Showing posts with label My life as I remember it.. Show all posts
Showing posts with label My life as I remember it.. Show all posts

Saturday, August 21, 2010

31 Years Ago

31 years ago we were at a youth ice cream social at our church. We were the youth sponsors and we had made homemade ice cream and cupcakes for the event. I didn't get my kitchen cleaned before we left and when we got home Dave said, "Just go to bed. I went to bed only to awaken a few hours later with a back ache- big deal, I'd made ice cream and cupcakes, helped at an ice cream social, taken care of a 17 month old and was one week overdue to have my 2nd child, who wouldn't have a back ache? Dave awoke cuz I was restless. He flew out of bed, said we were going to the hospital, called his parents to come watch son #1 and we left. I was hysterical because he wouldn't wait for his parents to make the 2 mile trip to our house. I couldn't believe we left our child alone (Dave told me could see his parents head lights coming down the road.) and was even more upset because I wasn't having contractions. 5 miles from the hospital I had my first contraction. 4 contractions later we were in the ER entryway having our baby. Scott David was born at 4:14 a.m. He was such a calm little guy. His big brother loved him so much. Our family was complete and I was the happiest mom on earth. Everyone said I didn't look like I'd just had a baby. The day I got home from the hospital I put the boys down for naps and went out to mow (it was my routine). Dave came out and asked what I thought I was doing. I realized maybe I was pushing it but I felt like a million bucks. I was so happy to be a mom and it just kept getting better............ to be continued 4/29/11.

Saturday, March 6, 2010

Z-z-z-z-z

I hate being out of energy. I must regain my "Zest".

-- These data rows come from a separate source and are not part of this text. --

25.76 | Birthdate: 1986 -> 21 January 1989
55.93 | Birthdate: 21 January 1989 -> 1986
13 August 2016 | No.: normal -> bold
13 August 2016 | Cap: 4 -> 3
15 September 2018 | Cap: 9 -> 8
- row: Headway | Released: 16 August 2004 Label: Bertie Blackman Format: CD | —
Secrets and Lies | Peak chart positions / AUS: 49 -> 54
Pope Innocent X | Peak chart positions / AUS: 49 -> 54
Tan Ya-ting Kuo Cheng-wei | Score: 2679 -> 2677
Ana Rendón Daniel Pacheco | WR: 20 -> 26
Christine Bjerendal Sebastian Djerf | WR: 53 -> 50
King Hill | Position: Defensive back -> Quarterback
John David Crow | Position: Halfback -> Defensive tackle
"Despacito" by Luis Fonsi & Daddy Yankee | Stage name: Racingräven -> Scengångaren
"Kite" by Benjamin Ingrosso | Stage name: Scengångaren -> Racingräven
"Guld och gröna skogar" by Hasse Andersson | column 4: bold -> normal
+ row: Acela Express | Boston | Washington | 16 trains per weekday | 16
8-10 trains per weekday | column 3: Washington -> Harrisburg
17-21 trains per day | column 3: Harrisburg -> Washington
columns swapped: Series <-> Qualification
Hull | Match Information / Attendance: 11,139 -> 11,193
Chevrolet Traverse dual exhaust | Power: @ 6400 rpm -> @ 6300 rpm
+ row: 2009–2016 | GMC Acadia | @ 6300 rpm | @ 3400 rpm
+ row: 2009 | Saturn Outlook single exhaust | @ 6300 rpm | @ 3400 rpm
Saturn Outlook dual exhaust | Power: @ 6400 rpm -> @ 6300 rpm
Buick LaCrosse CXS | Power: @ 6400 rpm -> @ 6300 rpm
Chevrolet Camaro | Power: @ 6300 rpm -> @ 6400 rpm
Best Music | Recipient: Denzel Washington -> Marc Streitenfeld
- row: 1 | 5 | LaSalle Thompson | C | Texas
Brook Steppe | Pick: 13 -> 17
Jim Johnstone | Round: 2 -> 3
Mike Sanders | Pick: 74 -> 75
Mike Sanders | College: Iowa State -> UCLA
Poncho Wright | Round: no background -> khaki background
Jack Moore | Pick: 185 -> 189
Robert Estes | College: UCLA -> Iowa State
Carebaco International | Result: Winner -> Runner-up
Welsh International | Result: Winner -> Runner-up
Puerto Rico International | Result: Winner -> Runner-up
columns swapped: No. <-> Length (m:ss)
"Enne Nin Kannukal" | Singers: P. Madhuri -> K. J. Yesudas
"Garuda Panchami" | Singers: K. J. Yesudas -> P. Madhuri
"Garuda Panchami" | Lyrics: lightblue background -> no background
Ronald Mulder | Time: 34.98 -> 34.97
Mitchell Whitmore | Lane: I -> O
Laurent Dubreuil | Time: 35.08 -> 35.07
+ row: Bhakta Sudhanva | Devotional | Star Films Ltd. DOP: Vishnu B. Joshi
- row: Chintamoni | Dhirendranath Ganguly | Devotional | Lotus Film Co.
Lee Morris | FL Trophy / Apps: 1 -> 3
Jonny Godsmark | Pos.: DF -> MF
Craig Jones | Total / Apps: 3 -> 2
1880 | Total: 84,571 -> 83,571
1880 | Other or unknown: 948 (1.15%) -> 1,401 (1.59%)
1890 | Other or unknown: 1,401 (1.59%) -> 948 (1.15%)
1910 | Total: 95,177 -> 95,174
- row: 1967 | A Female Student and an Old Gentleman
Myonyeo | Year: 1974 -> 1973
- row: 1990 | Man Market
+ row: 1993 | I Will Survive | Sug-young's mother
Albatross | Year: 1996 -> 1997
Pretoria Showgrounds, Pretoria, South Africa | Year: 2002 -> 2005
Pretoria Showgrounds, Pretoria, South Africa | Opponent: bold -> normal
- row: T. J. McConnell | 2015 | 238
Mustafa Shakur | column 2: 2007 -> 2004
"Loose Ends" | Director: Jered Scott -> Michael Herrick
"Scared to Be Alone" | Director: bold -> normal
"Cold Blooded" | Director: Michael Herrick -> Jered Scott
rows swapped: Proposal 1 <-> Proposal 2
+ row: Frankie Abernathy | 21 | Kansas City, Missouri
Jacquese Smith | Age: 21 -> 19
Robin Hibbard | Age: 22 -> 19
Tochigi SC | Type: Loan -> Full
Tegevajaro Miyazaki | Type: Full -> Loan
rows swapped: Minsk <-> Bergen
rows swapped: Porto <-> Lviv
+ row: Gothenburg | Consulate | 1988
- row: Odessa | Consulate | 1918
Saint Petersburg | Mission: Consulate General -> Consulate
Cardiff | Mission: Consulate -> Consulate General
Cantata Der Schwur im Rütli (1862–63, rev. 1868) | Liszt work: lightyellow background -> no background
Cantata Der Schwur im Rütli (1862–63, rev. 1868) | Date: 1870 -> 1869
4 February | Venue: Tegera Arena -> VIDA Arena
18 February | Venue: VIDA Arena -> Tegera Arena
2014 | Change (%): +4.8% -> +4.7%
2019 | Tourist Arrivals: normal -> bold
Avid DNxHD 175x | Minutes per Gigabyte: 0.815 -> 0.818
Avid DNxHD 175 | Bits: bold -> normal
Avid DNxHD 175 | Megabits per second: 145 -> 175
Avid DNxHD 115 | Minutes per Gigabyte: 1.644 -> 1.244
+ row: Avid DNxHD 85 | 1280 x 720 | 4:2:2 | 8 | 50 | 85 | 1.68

Saturday, January 23, 2010

Yadda, yadda, yadda..........

Well, here I go. I am doing my first blog. I feel very powerful because I am doing something that I've figured out on my own (just a little help from MBG). I want everyone to know that I am so blessed and wish for them to feel the same which makes every day a joyous day!

I have been in a rut the last few years.......... not sure why but I blame it on many things- loss, empty nest, children moving away, inattentive husband, physical calamities, menopause, lack of spiritual nurturing, etc. Perhaps I let myself be used up by others and now I don't have anything left for me. BUT I believe that I will regroup and be the best ME very soon. Watch out, I'm not sure what is going to happen but I know it will be awesome!!!